Open ojensen5115 opened 10 months ago
I've worked around the problem for myself by modifying nameserver.go
to read a dns_records.yaml
file on startup, and then basically added the following to the switch in handleRequest
case dns.TypeTXT:
log.Debug("DNS TXT: " + fqdn)
if txtRecords, ok := o.txtMap[fqdn]; ok {
for _, txtData := range txtRecords {
rr := &dns.TXT{
Hdr: dns.RR_Header{Name: fqdn, Rrtype: dns.TypeTXT, Class: dns.ClassINET, Ttl: 300},
Txt: []string{txtData},
}
m.Answer = append(m.Answer, rr)
}
}
I'm not making a pull request because this isn't an ideal solution -- ideally you'd manage this via the internal prompt or somesuch -- but as a quick-and-dirty workaround it solves my problem. I hope someone else may find it useful too.
Full patch is attached nameserver.patch
Thanks for the patch!
For me, the DNS resolution represents at least 50% of evilginx greatness. Having a config file to control records is 👌
@TwistedSim and I added CNAME and MX records to your patch.
We think the next step would be to integrate this in the global config.json file and in the menu.
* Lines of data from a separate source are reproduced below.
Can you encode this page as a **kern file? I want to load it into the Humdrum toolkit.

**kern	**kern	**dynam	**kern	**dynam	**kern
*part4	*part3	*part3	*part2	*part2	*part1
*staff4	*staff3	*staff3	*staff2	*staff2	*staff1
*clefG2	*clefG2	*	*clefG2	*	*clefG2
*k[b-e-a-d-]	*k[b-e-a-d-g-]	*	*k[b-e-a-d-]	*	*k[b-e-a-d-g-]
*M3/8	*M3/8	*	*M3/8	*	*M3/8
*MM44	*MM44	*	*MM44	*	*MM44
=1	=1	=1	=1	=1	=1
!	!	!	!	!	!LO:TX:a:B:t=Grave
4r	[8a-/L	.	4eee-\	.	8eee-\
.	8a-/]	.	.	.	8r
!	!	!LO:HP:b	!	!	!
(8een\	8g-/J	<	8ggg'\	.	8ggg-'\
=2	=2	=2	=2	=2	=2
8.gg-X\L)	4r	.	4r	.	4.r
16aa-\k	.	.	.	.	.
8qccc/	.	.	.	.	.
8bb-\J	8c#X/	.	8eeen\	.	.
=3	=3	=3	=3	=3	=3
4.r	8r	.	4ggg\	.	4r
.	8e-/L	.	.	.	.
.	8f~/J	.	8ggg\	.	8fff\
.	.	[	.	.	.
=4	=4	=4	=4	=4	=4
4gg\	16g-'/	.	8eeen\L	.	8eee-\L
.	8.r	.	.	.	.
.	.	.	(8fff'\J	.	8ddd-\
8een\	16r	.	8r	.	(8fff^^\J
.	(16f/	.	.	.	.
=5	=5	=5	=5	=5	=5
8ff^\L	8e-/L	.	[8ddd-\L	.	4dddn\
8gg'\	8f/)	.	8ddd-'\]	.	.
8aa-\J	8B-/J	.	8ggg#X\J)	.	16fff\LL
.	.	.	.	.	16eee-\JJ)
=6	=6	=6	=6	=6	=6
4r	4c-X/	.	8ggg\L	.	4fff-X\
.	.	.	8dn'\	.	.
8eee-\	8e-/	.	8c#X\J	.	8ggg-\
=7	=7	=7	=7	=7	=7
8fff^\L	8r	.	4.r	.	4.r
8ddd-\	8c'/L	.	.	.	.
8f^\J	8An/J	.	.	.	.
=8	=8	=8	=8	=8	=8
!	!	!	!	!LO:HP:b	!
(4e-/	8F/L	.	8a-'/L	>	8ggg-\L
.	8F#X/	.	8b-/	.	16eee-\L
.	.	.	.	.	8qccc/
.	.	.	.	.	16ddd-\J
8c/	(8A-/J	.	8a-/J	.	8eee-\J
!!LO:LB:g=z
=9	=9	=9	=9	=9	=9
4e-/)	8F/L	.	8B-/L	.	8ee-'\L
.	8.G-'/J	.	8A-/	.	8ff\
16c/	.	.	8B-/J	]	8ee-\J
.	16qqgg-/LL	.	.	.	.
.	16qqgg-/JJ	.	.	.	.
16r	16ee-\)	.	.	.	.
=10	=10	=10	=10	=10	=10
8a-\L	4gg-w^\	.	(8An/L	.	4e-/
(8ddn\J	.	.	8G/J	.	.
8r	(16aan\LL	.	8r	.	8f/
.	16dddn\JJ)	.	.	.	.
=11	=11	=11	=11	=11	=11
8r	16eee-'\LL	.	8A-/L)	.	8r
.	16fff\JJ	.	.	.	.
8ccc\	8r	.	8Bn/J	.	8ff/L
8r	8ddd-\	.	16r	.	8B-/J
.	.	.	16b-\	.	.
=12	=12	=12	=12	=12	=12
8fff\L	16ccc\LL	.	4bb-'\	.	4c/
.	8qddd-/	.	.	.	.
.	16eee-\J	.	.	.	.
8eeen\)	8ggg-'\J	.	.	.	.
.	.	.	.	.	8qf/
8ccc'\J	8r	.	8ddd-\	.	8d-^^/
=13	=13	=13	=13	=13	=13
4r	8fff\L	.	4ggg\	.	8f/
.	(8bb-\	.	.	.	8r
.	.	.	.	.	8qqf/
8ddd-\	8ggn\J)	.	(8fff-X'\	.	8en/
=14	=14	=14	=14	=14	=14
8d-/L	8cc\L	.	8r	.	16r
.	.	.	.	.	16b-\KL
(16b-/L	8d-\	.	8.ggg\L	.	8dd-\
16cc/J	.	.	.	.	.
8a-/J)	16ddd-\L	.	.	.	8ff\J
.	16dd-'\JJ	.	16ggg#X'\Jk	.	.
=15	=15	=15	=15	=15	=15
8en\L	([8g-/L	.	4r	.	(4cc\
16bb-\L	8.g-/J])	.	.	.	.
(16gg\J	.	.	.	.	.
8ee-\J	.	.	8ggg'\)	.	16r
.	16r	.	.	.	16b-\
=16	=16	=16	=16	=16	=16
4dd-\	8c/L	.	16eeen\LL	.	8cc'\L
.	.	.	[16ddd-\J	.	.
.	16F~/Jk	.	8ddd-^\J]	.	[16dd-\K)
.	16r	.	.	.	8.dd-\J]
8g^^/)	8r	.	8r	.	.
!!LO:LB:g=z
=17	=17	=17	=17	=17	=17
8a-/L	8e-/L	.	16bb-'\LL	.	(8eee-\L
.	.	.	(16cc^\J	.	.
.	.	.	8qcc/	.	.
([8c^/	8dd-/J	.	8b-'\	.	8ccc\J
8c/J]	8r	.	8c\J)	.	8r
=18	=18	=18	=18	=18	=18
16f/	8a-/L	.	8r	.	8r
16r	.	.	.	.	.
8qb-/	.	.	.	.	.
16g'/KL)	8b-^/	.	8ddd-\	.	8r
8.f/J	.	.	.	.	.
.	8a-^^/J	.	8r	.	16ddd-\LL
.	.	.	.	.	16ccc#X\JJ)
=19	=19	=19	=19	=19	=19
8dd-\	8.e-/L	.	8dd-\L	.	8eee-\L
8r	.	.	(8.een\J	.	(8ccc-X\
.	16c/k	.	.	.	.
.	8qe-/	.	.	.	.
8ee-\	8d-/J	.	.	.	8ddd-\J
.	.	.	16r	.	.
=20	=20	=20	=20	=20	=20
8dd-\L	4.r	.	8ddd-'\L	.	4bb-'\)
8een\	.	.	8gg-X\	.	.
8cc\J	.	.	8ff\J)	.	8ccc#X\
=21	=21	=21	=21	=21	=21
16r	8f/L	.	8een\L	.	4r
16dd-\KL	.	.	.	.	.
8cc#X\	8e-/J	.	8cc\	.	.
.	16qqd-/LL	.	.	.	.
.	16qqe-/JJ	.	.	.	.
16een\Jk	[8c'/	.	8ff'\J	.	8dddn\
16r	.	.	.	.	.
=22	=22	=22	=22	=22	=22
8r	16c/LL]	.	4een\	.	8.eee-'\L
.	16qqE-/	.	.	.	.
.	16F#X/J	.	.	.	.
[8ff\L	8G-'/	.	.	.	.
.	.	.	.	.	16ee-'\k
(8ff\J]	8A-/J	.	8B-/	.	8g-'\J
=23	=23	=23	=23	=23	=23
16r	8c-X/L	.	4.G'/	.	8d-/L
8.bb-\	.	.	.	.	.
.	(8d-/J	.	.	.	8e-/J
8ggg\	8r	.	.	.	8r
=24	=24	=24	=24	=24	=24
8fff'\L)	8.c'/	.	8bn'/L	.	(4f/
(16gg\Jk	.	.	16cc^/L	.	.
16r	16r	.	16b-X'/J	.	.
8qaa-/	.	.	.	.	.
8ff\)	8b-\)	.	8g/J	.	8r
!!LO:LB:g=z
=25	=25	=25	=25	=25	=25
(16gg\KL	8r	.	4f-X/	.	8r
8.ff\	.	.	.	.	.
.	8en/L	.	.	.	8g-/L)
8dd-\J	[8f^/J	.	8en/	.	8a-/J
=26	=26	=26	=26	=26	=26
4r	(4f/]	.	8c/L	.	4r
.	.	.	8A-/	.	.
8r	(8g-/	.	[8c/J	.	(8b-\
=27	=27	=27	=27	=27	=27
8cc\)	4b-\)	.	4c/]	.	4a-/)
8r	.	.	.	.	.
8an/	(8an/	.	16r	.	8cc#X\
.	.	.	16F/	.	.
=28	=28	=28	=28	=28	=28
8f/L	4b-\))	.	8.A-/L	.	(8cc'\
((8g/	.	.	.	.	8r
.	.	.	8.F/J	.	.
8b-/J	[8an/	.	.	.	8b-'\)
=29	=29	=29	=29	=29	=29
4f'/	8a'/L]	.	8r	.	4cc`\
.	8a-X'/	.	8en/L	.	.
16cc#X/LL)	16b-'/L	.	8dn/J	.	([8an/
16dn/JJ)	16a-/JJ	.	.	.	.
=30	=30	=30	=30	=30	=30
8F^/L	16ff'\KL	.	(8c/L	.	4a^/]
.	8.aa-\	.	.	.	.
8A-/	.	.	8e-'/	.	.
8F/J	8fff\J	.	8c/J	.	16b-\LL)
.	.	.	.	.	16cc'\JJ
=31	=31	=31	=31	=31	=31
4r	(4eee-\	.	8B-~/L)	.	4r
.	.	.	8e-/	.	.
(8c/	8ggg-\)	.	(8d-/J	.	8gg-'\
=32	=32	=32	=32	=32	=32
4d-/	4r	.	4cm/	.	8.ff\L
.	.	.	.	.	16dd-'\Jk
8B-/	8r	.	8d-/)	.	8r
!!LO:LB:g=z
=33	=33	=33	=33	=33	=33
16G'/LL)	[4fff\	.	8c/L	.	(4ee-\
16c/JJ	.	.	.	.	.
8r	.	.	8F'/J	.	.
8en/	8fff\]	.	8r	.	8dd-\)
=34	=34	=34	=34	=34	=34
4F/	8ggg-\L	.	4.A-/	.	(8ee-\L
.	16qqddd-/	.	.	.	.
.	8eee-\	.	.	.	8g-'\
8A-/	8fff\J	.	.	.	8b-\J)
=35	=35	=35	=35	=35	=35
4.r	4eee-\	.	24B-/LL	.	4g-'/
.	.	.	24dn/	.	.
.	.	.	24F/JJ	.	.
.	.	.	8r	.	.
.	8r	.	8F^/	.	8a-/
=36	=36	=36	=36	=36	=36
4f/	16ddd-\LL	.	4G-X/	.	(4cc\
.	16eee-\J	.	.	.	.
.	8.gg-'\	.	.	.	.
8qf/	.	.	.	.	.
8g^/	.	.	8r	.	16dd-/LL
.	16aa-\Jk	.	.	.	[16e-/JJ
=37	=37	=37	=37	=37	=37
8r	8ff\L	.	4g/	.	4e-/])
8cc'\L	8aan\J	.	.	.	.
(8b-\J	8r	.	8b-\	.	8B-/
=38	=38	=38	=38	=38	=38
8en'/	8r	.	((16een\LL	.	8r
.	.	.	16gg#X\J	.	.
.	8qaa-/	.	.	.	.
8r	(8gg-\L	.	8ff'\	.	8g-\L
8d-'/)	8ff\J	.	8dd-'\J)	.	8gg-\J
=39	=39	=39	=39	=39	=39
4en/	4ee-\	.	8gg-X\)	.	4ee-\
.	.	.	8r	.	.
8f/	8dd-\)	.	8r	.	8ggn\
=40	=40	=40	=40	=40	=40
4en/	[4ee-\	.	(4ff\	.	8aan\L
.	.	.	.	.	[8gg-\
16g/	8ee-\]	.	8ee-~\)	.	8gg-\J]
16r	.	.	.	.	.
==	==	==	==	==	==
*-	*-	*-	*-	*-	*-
For now here's the new patch:
dns_records.yaml:
TXT:
nitbx.xyz.: ["blah blah blah"]
CNAME:
lost.nitbx.xyz.: "perdu.com."
MX:
nitbx.xyz.:
- preference: 10
exchange: mail.ca.
This is great! Thanks for the patch! I will definitely be using it as reference when implementing this feature in upcoming patches.
Great job!
@nitbx , I tried your above yaml, after I made your suggested code updates, and it errors as seen below. " [17:55:19] [err] Failed to unmarshal yaml: yaml: unmarshal errors: line 2: cannot unmarshal !!map into []string line 4: cannot unmarshal !!map into []string line 6: cannot unmarshal !!map into []string " I cannot understand your yaml example. Can you explain it?
@bogdan-dt my best guess based on your error is that you're trying to use my patch and nitbx's yaml. If you want to use nitbx's yaml you will need to use nitbx's patch.
SPF and DKIM both require TXT records set on the relevant domain or subdomain. Assuming evilginx is being used as intended, and any phishlets' domains have their nameservers configured to point to the box itself, then as best as I can tell it becomes impossible for emails from these domains to support these standard authentication mechanisms.
This could be resolved by allowing the user to configure custom DNS records. Back in 2018, someone suggested this feature though this issue was closed in May.